POESIA ALÉM DA MIMÉTICA
Vital Corrêa de Araújo

            Têm sido extremamente válidas e sobremaneira significativas para mim as contribuições teóricas e as visões práticas expendidas, acerca do que seja ou possa ser poesia absoluta (no sentido de não ser relativa ao passado, com a marca vencida), dos professores da FAMASUL – Palmares: Admmauro Gommes, Sylvia Beltrão, João Constantino, Márcia Maria, Marcondes Torres Calazans, Ricardo Guerra e Romilda Andrade, entre outros, que se estão debruçando sobre essa avançada “modalidade de rima”, concorde com o tempo atual (o século XXI).
            A obra (de arte) poética deve refletir expressamente a experiência do tempo, revestir-se ou dar forma a um estilo da época em devir (em substância e não en passant). Estilo epocal (atual), que, por sua vez, reflita o mundo da atualidade a que pertença o ser. Ir ao devir e não viver do já ido. Pensar (e não passar) o tempo, não ser só passado pelo tempo. Viver e “fazer” a arte da palavra, in casu, que contenha e contemple esse tempo (hoje, agora) e vise ultrapassá-lo... e nunca regressá-lo.
            Daí, a poesia – que reflita o ser em devir – repudiar o estado mero de vivências pessoais (como pregava Dilthey, em Poesia e vida) e expressar a intuição do sendo e do será objetivamente (não o eu empírico mas a metamorfose do mundo). O imaginário devir, não o imaginário devém.

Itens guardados
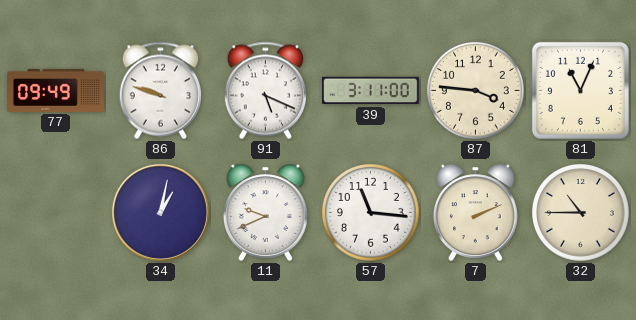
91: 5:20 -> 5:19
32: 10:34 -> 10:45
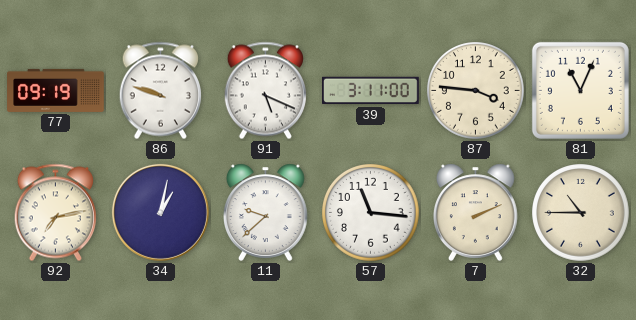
77: 09:49 -> 09:19
92: none -> 7:13
11: 9:41 -> 9:38
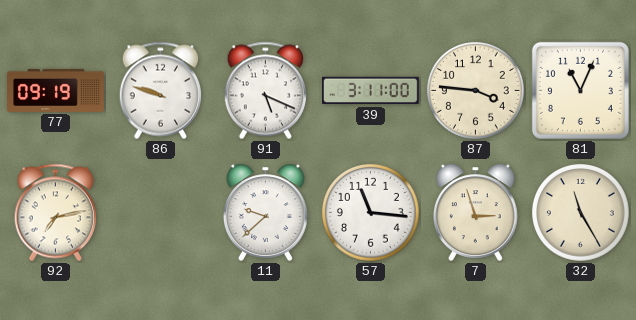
34: 1:02 -> none
7: 2:11 -> 2:57
32: 10:45 -> 11:25
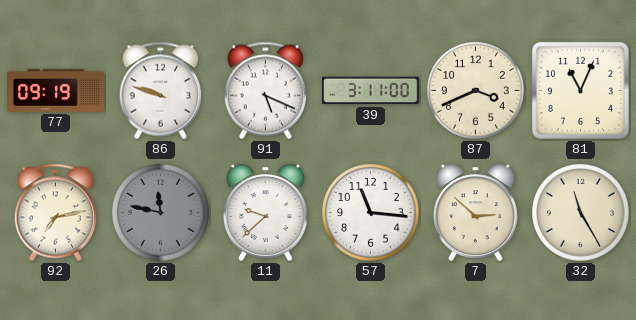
87: 3:46 -> 3:41
26: none -> 11:47
7: 2:57 -> 2:52
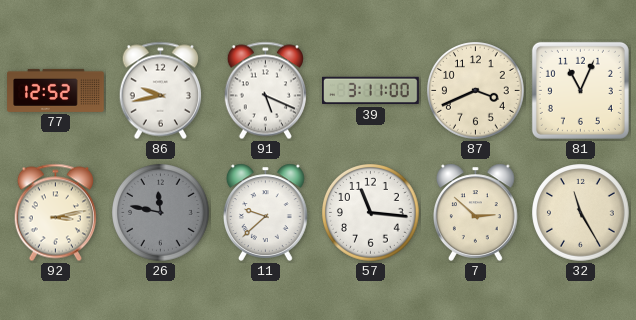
77: 09:19 -> 12:52
86: 9:48 -> 9:43
92: 7:13 -> 3:13
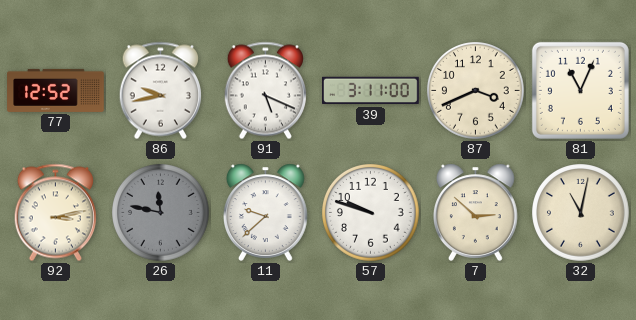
57: 11:16 -> 9:48
32: 11:25 -> 11:02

A fazer>
Continue o texto sobre a poesia além da mimética a partir da última frase apresentada.

Resultado>
            Toda obra de arte consequente (de Rilke a Picasso, de Murilo Mendes a Kandinski, de CDA a Matisse) deve ser capaz de poder vencer o tempo, ultrapassá-lo, e nunca se limitar a comtemplar o umbigo do que passou. Isto é, despojar-se das meras e impassíveis realidades cotidianas para transcender as substancialidades fixas.
            Ao poeta absoluto (esse tipo de deus da nova palavra) cabe o milagre da transubstancialização (mais do que mera transubstancialidade) da palavra em ato de ação poética, que modifique ou contribua para transformar a realidade exterior, a partir da publicação do íntimo (do tempo).
            É essa ação espiritual a causa da poesia (nas duas acepções do termo causa: bandeira e razão. O ato poético (não relativo) absoluto, isto é, quando autêntico e transfigurador, cria o seu próprio corpo (forma), ativa o porvir e não é passivo dos débitos do passado que se arraste (soneticalmente ultrapassado). Não vive o poema absoluto do “ultrapassado”, porém se alimenta do ultrafuturo. É o poema (a forma) talhado à medida do homem de hoje. E não o homem já passado (ou estragado) de tempo vencido.
            A poesia elementar (passada) representa, descreve, denota algo, enquanto que o canto absoluto transfigura tal representação, tal mimética.
            Ao impor transfiguração ao ser das coisas (do homem, dos objetos, da sociedade), a poesia absoluta adquire, ativa-se, reverte-se de significado espiritual (e não de mero sentido passivo), manifestando a substância desse ser em ação (no ato poético absoluto).
            A coisa a que dê forma (quaisquer que sejam a coisa e a forma, nunca forma fixa – e deletéria) deve significar, ou melhor, ser significativa de algo diferente (e não o mesmo – de sempre, do passado), sendo ao mesmo tempo e simultaneamente sinal e coisa. É a impregnação de um sentido além que conceda expressividade (algo mais do que o sentido contenha ou abarque).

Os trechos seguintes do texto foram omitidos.